Task instructions
1) In the passage about the film Kes, edit everything from "Named by the" down to "and influential film." by replacing "kestrel" with "falcon".
2) Pick up the passage about the film Kes after its final sentence and continue it.

Passage shown below:

Named by the British Film Institute as one of the ten best British films of the century, Kes, from Ken Loach (Hidden Agenda, The Wind That Shakes the Barley), is cinema’s quintessential portrait of working-class Northern England. Billy (an astonishingly naturalistic David Bradley) is a fifteen-year-old miner’s son whose close bond with a wild kestrel provides him with a spiritual escape from his dead-end life. Kes established the sociopolitical engagement and artistic brilliance of its filmmaker, and pushed the British “angry young man” film of the sixties into a new realm of authenticity, using real locations and nonprofessional actors. Loach’s poignant coming-of-age drama remains its now legendary director’s most beloved and influential film.

Director Ken Loach, Britain's poet laureate of the working class, brings Barry Hines's novel A Kestrel for a Knave to poignant life in his second feature. As the tagline puts it, "Billy Casper lies, cheats, steals." A scrawny imp with pool-blue eyes, Billy (David Bradley in a remarkably unaffected performance) lives in Yorkshire with his mother and boorish brother, Jud (Freddie Fletcher). When he isn't attending school or delivering papers, he tends to his kestrel. With help from an illegally obtained book, he proves a natural at falconry, and impresses his entire classroom when he tells them about Kes. As he speaks, his humble speech turns poetic.

End of Passage shown.
Data excerpts below:

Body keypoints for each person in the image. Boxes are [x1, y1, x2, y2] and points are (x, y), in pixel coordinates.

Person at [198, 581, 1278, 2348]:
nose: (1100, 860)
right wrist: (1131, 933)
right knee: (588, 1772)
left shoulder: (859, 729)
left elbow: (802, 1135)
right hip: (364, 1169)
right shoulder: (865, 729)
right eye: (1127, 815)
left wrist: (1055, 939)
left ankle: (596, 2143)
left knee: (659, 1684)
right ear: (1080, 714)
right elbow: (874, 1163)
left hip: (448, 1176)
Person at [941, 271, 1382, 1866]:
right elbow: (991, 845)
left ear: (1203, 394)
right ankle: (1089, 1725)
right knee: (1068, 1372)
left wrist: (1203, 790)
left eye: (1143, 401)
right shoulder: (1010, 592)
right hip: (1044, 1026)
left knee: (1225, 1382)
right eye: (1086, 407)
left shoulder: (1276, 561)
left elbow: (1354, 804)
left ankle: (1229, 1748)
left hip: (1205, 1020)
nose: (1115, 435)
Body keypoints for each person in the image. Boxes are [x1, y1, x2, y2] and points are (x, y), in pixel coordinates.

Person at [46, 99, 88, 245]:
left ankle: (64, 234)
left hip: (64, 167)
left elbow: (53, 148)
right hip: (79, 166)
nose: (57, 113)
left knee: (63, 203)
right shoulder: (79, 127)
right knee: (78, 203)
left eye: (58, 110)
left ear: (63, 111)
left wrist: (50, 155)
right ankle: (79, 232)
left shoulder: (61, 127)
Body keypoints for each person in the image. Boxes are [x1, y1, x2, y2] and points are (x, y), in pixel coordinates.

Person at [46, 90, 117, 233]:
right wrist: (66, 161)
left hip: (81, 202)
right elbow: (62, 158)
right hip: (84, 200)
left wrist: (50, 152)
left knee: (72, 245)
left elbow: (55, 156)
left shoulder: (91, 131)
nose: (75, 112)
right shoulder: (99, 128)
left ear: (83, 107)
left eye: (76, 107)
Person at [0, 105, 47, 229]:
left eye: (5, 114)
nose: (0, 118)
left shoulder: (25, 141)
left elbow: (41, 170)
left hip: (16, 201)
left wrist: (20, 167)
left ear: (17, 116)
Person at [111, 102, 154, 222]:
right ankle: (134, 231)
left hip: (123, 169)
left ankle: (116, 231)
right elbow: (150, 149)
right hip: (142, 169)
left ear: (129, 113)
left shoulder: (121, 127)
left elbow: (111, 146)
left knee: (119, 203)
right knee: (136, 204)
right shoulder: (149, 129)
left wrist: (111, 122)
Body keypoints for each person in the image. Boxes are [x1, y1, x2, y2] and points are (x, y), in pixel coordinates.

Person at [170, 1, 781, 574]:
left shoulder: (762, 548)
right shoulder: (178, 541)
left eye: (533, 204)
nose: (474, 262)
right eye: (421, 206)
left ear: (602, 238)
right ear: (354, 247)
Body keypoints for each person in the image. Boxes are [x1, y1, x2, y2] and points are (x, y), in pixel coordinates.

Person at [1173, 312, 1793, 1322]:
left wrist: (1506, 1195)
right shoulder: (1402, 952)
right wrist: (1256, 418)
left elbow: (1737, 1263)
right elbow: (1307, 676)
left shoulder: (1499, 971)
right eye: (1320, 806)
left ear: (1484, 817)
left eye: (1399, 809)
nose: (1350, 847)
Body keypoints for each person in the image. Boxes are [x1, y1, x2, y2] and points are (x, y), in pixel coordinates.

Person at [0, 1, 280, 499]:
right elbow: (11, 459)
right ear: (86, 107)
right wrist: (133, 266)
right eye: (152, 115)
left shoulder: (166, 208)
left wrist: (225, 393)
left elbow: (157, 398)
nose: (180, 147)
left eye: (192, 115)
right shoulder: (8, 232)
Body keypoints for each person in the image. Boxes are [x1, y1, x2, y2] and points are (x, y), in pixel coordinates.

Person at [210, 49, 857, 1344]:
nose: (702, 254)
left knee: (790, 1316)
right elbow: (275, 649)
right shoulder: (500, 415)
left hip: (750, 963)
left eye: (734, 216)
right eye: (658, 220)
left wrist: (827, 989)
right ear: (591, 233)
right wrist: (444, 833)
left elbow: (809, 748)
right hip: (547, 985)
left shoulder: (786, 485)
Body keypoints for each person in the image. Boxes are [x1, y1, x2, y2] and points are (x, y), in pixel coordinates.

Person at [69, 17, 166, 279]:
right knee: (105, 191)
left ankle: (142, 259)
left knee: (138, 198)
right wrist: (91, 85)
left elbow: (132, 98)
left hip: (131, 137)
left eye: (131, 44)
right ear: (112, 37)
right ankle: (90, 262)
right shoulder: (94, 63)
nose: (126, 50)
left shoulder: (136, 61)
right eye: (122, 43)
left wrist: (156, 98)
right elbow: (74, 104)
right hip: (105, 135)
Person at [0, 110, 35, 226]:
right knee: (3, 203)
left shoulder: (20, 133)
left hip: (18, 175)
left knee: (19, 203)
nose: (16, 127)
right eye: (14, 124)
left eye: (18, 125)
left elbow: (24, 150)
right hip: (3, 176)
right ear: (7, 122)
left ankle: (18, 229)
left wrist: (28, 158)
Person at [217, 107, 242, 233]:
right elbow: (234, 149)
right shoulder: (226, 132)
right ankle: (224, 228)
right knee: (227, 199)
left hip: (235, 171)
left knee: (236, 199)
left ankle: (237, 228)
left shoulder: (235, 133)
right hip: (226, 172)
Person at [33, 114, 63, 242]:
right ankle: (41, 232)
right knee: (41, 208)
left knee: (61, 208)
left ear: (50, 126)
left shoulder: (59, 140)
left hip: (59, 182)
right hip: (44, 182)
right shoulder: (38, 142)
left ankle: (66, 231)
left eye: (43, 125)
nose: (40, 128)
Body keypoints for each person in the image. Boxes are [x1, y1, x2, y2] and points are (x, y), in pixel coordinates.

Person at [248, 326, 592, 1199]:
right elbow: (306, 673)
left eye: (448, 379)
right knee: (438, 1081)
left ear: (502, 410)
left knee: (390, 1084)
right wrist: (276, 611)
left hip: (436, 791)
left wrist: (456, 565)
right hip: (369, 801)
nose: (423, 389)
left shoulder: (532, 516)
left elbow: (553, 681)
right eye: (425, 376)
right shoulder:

End of Data excerpts.

List of answers
1)
Named by the British Film Institute as one of the ten best British films of the century, Kes, from Ken Loach (Hidden Agenda, The Wind That Shakes the Barley), is cinema’s quintessential portrait of working-class Northern England. Billy (an astonishingly naturalistic David Bradley) is a fifteen-year-old miner’s son whose close bond with a wild falcon provides him with a spiritual escape from his dead-end life. Kes established the sociopolitical engagement and artistic brilliance of its filmmaker, and pushed the British “angry young man” film of the sixties into a new realm of authenticity, using real locations and nonprofessional actors. Loach’s poignant coming-of-age drama remains its now legendary director’s most beloved and influential film.

2)
Like Tom Courtenay in Tony Richardson's The Loneliness of the Long Distance Runner, Billy isn't a good kid, but the other lads are no better, and Kes brings out his best. If his stern principal and sadistic coach push him around, an English teacher encourages his passion, but when Billy crosses Jud, he risks losing the only thing that gives his life meaning. Though the flute-intensive score attempts to soften the scenario, the dialogue is astringent, the accents are authentic, and self-sabotaging Billy will break your heart.

Criterion's two-disc set offers the ideal counterpart in Cathy Come Home, which critic Graham Fuller describes in the afterword as "a watershed moment in British television drama." In this contribution to the BBC's Wednesday Play series, Loach introduces a Birmingham couple who end up homeless after a series of setbacks. By incorporating actual interviews, he creates a stirring documentary effect. Other supplements include an insightful South Bank Show profile, in which he discusses his working methods, and a featurette with Loach, Bradley, cinematographer Chris Menges, and producer Tony Garnett, who reveals that Kes owes its very existence to Richardson, who saved the day after funding fell through. --Kathleen C. Fennessy

Key Product Details

  • Director: Ken Loach
  • Number Of Discs: 2
  • Run Time: 110 (Minutes)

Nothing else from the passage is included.